The novel Coronavirus has created a catastrophe in the entire world bringing it down to its knees with cases counting more than 16.7Cr, (as per the data provided by Wikipedia).
It’s not the first time that a pandemic has engulfed this large number of people from around the world. History has records of many deadly diseases creating havoc in the world.
Human civilizations have evolved and developed continually, causing population bursts. With no efficient knowledge of sanitation and hygiene, and poor health facilities people have unknowingly created fertile situations for the growth of these deadly infections.
The Centers for Disease Control and Prevention (CDC) has defined a pandemic as “an epidemic that has spread over several countries or even continents. Pandemics usually affect large segments of the population”.
Here’s a list of the worst hit pandemics through history.
Plague of Justinian, 541-542
The plague of Justinian was the worst pandemic recorded in history caused by the fatal bacterium called Yersinia pestis.
The plague was brought to Constantinople, the capital of the Byzantine Empire, in 541 CE from Egypt. During the time Egypt was paying a tribute to Emperor Justinian in grains.
The plague-laden fleas infected the rats eating grains.
This lethal disease spread like a forest fire across Europe, Asia, North Africa, and Arabia killing an estimated 30 to 50 million people, almost half of the world’s population.
Black Death (1347-1351)
This was a global bubonic plague that hit Europe in 1347-1351, astonishingly taking a toll of 200 million in just 4 years.
It was a type of plague that was spread via the bite of infected rat fleas.
This plague caused religious, socio-economic upheaval with a profound impact on European history. The bacterium that caused this was the same that brought the Plague of Justinian.
During this time the sailors that had came to Europe were required to stay on their ship for 30 days, which was known as “Trentino” in Venetian law. Later, the Venetians increased the forced isolation to 40 days or a “quarantino”. From here quarantine word was introduced which is now in great implementation.
Spanish Flu 1918:
Spanish flu was the most severe and devastating influenza pandemics that the world ever witnessed. Also known as the 1918 influenza pandemic, it infected 500 million people – about a third of the world’s population at the time – in four successive waves.
Though the flu engulfed Europe, America, and parts of Asia, the exact place and cause of its origin are unknown to this day.

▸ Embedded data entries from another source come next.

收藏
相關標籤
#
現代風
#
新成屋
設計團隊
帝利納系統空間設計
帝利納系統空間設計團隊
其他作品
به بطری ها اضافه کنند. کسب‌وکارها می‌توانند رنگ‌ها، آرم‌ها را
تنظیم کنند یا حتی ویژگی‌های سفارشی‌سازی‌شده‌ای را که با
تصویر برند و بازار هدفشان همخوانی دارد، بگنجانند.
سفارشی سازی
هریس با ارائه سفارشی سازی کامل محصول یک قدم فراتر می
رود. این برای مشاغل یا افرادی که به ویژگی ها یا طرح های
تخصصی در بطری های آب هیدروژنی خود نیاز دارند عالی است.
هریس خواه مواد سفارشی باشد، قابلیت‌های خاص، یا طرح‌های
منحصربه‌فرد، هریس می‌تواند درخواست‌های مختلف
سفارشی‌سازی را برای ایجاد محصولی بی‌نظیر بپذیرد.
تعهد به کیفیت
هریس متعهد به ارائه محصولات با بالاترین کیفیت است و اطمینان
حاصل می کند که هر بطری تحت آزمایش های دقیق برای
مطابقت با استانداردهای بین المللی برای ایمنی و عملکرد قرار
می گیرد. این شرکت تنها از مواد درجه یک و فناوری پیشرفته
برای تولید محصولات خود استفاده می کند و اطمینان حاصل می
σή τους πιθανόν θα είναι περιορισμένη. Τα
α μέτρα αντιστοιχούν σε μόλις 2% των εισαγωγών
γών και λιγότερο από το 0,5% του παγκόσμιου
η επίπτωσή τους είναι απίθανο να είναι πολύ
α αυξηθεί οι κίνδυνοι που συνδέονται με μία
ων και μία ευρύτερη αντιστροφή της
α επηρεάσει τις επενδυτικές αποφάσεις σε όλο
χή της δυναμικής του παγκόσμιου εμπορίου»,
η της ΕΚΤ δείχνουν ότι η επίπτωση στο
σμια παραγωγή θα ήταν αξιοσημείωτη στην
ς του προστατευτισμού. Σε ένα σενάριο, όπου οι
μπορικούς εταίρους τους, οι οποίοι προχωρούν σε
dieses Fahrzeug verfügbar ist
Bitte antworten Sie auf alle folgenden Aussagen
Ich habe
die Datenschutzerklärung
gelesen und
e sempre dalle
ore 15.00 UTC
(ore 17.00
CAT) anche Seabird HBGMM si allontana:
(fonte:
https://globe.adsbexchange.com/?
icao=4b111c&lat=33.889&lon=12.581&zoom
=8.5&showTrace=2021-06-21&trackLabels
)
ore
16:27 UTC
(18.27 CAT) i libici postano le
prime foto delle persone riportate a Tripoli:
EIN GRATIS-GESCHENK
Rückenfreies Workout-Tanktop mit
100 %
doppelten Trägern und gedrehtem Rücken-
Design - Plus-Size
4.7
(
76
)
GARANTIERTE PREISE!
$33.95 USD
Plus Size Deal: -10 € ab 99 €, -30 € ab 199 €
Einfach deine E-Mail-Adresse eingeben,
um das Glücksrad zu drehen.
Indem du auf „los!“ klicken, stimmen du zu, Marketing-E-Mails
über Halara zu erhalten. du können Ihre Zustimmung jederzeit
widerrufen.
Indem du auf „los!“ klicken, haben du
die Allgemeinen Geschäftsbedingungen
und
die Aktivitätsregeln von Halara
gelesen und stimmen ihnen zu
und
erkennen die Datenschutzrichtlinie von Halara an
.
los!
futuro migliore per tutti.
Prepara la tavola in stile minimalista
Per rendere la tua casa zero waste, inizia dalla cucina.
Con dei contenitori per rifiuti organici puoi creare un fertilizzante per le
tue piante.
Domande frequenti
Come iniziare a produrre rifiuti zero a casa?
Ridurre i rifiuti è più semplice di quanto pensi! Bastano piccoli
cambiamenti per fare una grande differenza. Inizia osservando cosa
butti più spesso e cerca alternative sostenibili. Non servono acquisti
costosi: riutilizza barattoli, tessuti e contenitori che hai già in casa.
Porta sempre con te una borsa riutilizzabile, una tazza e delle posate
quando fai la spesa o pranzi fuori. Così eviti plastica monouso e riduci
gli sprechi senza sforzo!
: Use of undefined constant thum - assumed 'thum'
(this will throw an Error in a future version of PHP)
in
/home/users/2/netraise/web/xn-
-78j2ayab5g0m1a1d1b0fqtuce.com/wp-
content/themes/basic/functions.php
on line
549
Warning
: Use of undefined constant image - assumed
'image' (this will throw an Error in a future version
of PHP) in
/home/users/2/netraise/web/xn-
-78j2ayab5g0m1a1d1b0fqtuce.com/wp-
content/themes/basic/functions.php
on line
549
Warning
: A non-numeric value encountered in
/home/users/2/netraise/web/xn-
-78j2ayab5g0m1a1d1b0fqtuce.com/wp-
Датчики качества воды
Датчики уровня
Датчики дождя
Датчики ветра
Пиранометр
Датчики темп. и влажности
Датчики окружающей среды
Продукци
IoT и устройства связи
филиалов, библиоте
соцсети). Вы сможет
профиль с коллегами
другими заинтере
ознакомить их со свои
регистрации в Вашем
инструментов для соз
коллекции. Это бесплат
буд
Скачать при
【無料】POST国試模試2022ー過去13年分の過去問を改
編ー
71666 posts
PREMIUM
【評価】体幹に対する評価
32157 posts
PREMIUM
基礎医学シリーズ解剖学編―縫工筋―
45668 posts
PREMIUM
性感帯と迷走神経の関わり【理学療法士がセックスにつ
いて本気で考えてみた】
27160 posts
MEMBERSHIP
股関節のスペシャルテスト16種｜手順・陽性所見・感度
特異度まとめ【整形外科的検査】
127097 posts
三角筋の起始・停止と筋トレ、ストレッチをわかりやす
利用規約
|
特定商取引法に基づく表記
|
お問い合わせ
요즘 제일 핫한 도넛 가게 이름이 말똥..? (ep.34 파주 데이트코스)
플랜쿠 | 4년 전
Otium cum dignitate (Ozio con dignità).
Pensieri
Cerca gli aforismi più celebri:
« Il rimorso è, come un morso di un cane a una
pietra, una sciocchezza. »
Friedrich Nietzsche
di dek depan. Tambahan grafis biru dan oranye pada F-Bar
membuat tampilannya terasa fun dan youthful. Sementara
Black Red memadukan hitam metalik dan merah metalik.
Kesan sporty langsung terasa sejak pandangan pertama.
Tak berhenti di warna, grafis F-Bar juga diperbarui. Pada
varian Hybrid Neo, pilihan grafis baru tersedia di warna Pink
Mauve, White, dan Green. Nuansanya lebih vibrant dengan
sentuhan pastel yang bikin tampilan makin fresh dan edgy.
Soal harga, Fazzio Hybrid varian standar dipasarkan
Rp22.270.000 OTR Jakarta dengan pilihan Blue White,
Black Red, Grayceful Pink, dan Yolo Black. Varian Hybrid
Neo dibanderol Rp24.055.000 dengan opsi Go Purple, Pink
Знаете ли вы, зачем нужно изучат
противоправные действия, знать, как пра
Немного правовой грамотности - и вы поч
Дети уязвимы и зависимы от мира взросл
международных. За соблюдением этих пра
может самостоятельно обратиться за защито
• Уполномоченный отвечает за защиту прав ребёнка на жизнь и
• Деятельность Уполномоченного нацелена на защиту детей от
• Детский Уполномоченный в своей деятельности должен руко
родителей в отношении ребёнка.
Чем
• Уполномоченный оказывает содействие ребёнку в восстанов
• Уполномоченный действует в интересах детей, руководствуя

Some say that the flu showed itself in the military camp in Kansas, and from the US it spread to Europe when the troops traveled east in World War I.
Though the name is Spanish flu the pandemic did not originate in Spain, the British Medical Journal referred to the virus as “Spanish flu” because Spain was hit hard by the disease.
Small Pox 15th Century:
Smallpox has been estimated to have killed over a 500 million people.
It was in 1980 that the World Health Organization declared smallpox to be eradicated.
Smallpox became the first death-dealing pandemic whose vaccine was developed in the late 18th-century, by a British doctor named Edward Jenner.
Edward Jenner observed that some local milkmaids were not exposed to the harsh virus and just showed mild symptoms which were called “cowpox”. Edward then decided to extract a small sample of milkmaid’s pus and inject it into the arm of a young boy named James Phipps. After that, he exposed the boy to the smallpox virus, and to his amazement, the boy showed no illness. This was the first vaccine ever discovered in history.